Il giornalista americano J. Reed
Nel primo anniversario
dell’ottobre, all'incirca 100 anni fa, John Reed rievocò, in un
articolo pubblicato sulla stampa americana, il secondo giorno della
rivoluzione, che doveva in seguito narrare nel suo celebre libro, I
dieci giorni che sconvolsero il mondo. L’articolo è comparso
su “La Città futura”, il mensile dei giovani comunisti nel n.8
del marzo 1965, nella traduzione non firmata che qui riprendo.
(S.L.L.)
Secondo congresso panrusso dei Soviet (San Pietroburgo 7-9 novembre 1917) |
La seduta del secondo
Congresso panrusso dei Soviet si svolge nell’ex salone da ballo ed
aula magna dell’istituto Smol’nij che durante il vecchio regime
era una famosa scuola alla quale avevano accesso esclusivo le
fanciulle nobili, sotto gli auspici dello zar in persona. È un
immenso salone bianco con due file di massicce colonne, illuminate da
due lampadari di un bianco accecante, riccamente ornati e forniti di
centinaia di lampadine elettriche; in fondo alla sala vi è un palco
sul quale troneggiano due alti candelabri carichi di lampadine e,
dietro, un’immensa cornice dorata dalla quale è stato tagliato via
il ritratto dell’imperatore. Qui nei giorni di festa e alla fine
dell’anno scolastico si riunivano gli ufficiali nelle loro divise
rilucenti, il clero nei suoi paramenti sfarzosi, gli intimi della
granduchessa.

Record del dataset →
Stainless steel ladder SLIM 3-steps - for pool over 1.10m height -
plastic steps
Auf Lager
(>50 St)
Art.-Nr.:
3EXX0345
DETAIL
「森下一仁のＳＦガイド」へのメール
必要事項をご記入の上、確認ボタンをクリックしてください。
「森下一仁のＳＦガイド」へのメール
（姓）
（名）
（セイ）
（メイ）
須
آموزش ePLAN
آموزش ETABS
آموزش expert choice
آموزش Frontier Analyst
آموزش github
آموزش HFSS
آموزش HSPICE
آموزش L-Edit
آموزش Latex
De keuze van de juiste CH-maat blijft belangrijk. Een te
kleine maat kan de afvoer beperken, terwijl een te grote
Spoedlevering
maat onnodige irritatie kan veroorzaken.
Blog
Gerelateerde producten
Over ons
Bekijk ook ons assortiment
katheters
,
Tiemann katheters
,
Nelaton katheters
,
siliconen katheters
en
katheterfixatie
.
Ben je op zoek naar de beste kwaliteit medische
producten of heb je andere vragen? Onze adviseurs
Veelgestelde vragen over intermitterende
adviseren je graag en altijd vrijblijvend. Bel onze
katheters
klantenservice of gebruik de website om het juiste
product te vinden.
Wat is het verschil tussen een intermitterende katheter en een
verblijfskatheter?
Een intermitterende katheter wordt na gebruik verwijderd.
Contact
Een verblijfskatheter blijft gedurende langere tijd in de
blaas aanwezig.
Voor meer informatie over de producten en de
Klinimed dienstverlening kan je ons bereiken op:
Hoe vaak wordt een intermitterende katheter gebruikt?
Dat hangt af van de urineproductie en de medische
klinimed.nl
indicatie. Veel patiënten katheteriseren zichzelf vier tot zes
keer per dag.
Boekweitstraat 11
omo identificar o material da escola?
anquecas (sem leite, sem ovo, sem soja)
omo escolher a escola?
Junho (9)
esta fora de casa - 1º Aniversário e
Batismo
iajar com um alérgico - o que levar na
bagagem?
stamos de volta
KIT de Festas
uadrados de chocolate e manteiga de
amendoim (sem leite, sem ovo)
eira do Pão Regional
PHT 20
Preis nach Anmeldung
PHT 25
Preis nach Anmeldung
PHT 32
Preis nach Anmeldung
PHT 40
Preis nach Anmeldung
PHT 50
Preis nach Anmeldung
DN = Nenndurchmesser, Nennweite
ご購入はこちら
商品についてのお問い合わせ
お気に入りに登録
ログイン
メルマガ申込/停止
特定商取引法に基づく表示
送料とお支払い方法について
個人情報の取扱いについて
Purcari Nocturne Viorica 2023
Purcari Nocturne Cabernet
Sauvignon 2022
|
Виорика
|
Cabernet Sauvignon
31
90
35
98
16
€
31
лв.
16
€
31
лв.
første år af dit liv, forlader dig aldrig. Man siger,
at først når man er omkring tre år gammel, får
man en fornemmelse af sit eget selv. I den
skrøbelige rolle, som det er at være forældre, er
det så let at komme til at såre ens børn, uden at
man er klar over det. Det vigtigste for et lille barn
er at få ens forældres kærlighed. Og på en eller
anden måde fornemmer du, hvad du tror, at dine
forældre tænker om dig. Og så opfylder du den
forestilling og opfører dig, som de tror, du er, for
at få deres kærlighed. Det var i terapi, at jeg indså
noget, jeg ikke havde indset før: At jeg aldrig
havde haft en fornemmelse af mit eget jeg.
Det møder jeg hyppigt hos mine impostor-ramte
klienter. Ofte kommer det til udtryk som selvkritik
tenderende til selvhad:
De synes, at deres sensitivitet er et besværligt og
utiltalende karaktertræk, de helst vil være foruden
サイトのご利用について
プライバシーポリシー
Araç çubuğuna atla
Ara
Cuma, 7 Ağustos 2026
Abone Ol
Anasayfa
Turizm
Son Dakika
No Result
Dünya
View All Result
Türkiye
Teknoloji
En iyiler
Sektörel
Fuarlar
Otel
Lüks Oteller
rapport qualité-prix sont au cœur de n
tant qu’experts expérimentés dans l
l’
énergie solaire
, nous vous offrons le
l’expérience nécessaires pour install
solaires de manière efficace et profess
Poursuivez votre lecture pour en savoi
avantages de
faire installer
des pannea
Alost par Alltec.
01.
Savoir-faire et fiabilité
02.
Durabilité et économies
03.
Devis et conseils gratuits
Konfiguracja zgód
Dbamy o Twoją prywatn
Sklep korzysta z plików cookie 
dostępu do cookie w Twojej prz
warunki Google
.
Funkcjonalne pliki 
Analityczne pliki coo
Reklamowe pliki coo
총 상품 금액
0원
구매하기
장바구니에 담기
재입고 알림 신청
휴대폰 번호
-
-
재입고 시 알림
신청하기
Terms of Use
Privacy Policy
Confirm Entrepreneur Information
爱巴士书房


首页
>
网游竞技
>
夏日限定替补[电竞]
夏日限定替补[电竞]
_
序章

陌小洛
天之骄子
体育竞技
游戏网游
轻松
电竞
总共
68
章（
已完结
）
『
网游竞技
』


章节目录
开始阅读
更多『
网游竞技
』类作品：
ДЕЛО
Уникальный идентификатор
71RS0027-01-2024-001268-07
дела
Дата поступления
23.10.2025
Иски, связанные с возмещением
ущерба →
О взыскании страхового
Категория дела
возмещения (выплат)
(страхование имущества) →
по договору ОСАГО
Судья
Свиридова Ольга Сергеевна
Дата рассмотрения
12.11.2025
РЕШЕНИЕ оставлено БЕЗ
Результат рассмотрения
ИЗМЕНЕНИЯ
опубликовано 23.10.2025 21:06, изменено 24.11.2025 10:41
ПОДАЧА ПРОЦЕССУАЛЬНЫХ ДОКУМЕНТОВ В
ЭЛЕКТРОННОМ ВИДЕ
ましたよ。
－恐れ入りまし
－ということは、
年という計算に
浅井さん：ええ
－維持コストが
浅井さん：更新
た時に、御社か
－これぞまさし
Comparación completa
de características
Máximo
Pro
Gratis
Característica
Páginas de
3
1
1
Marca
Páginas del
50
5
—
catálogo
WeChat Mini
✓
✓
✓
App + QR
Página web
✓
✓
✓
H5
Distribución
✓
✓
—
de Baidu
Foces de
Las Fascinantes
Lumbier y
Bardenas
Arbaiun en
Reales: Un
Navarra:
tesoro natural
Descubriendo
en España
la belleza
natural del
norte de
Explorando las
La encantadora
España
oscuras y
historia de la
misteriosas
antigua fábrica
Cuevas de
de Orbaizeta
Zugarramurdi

Consegna → Restituisci integralmente, senza alcuna modifica, il testo su John Reed e il congresso dei Soviet. I record sono materiale separato dal testo.

Soluzione →
Il giornalista americano J. Reed
Nel primo anniversario
dell’ottobre, all'incirca 100 anni fa, John Reed rievocò, in un
articolo pubblicato sulla stampa americana, il secondo giorno della
rivoluzione, che doveva in seguito narrare nel suo celebre libro, I
dieci giorni che sconvolsero il mondo. L’articolo è comparso
su “La Città futura”, il mensile dei giovani comunisti nel n.8
del marzo 1965, nella traduzione non firmata che qui riprendo.
(S.L.L.)
Secondo congresso panrusso dei Soviet (San Pietroburgo 7-9 novembre 1917) |
La seduta del secondo
Congresso panrusso dei Soviet si svolge nell’ex salone da ballo ed
aula magna dell’istituto Smol’nij che durante il vecchio regime
era una famosa scuola alla quale avevano accesso esclusivo le
fanciulle nobili, sotto gli auspici dello zar in persona. È un
immenso salone bianco con due file di massicce colonne, illuminate da
due lampadari di un bianco accecante, riccamente ornati e forniti di
centinaia di lampadine elettriche; in fondo alla sala vi è un palco
sul quale troneggiano due alti candelabri carichi di lampadine e,
dietro, un’immensa cornice dorata dalla quale è stato tagliato via
il ritratto dell’imperatore. Qui nei giorni di festa e alla fine
dell’anno scolastico si riunivano gli ufficiali nelle loro divise
rilucenti, il clero nei suoi paramenti sfarzosi, gli intimi della
granduchessa.